In my house we have lunch at 12 or so ans aupper around six but now since it is John and me we more or less eat when we are hungry. I love the pictures today!

By Sean Finnegan (Sean) on Thursday, December 13, 2007 - 11:28 pm:

Save all those Porky quills and send them to Sharon for knitting needles.

By J.T. Toivola (Joyce) on Friday, December 14, 2007 - 12:19 am:

Oooh,this is a friendly reminder to raise my hood BEFORE I venture out on the old snowshoes with my new Sorels. I've been pegged by these "eggs" more times than I care to admit. My bare head hasn't suffered as much as my sense of common sense.

By Heikki (Heikki) on Friday, December 14, 2007 - 06:34 am:


That is possible, but burdock as I know it, has round burrs. I use Round Up on those on the perimeter of my property almost every summer. The burrs referred to above are 3/8" - 5/8" long, stick-shaped, smooth sides, with very sharp pointed ends, hence my description as 'stick burrs'. The plants don't grow very high either,
maybe only knee high, whereas the burdock around my property can easily get to be 4'-5'. But, it's still possible they could be of the burdock family. There are many subspecies.

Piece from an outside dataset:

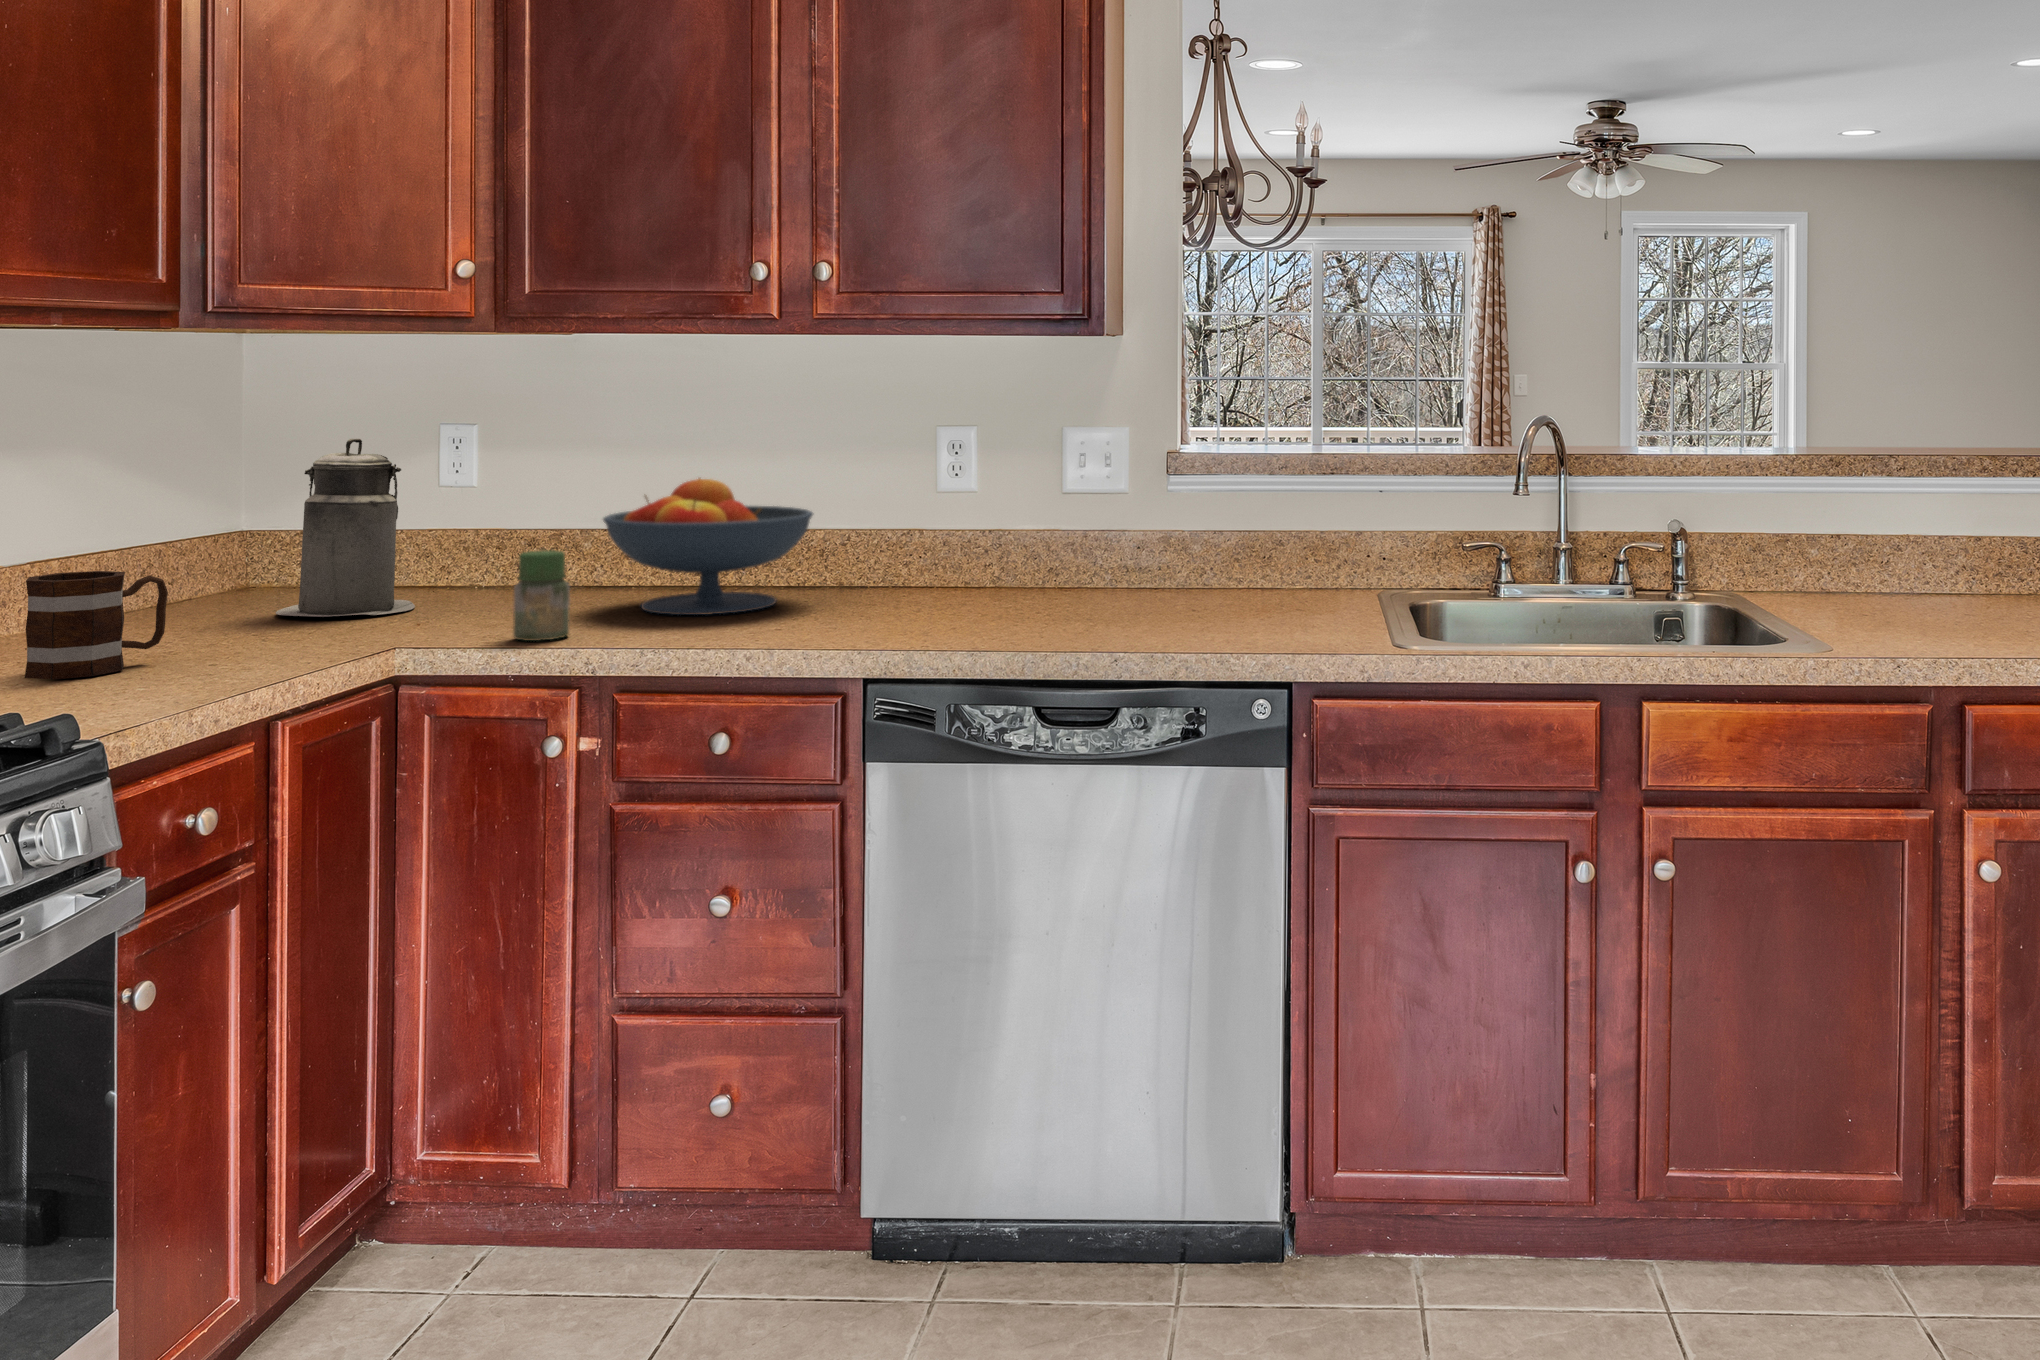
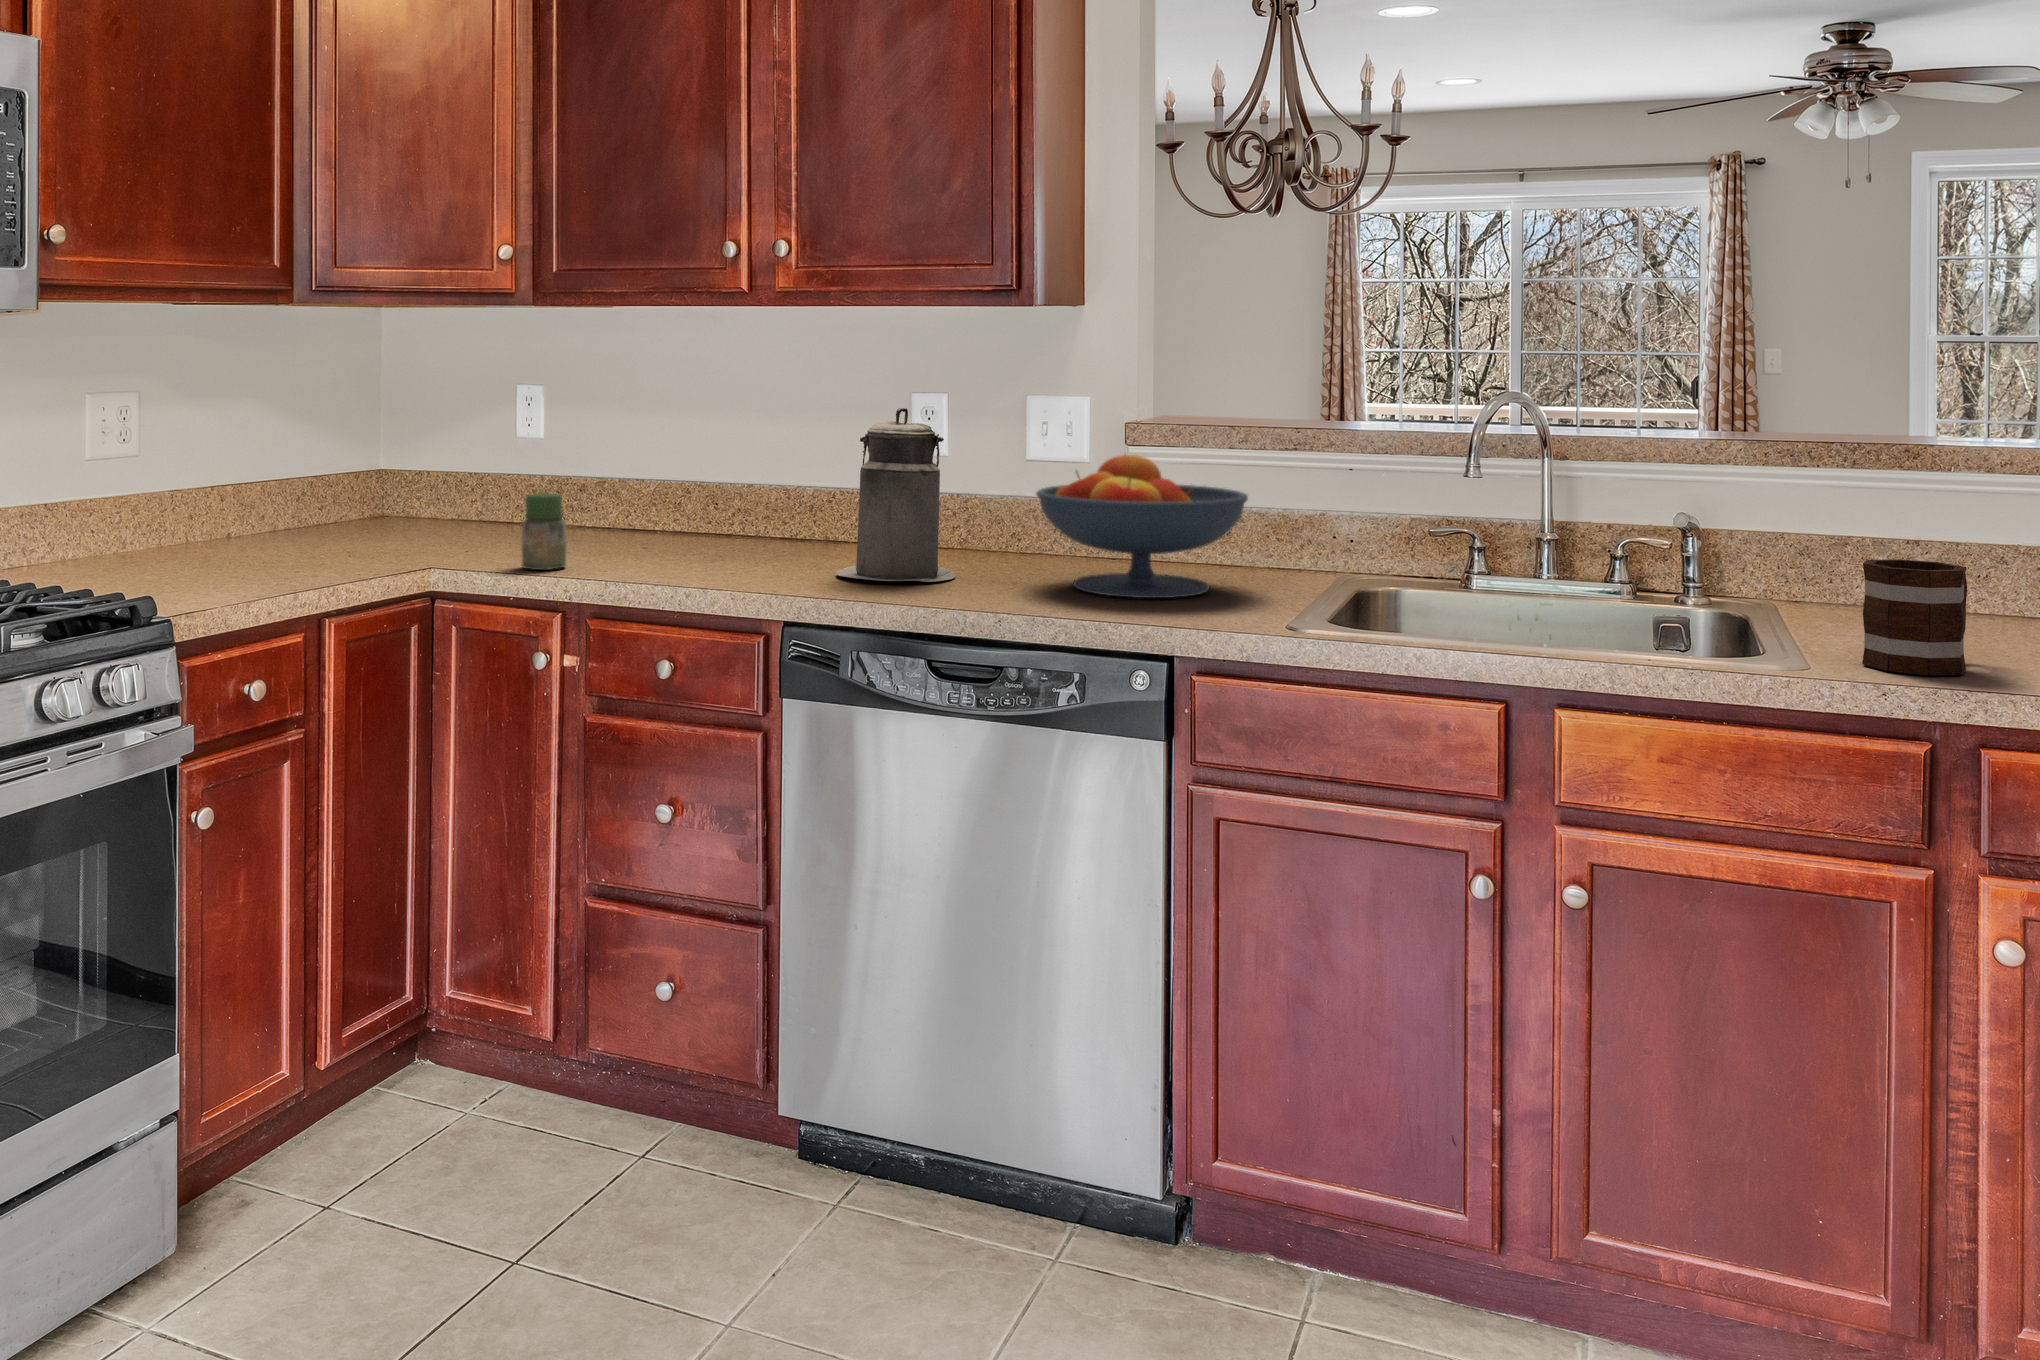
canister: present [276,438,415,617] -> present [836,408,955,582]
fruit bowl: present [603,478,813,615] -> present [1036,454,1248,598]
mug: present [25,571,168,680] -> present [1862,559,1967,676]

Something good to research when nothing else to do.

By Michael Du Long (Mikie) on Friday, December 14, 2007 - 10:22 am:

My son Justin was with his grandma on the north forty, and told her he didn't like the velcro that was on his pants. He is sophisticated now and doesn't think his description of the burdock is funny.

By David Hiltunen (Davidcorrytontn) on Friday, December 14, 2007 - 02:09 pm:

Velcro was invented by a Hunter I read somewhere for that same reason of the burdock sticking to his pants. I had a red woolen plaid snow suit that the pickers stuck to. Picked many off of the dog too after rabbit hunting back in the good old days.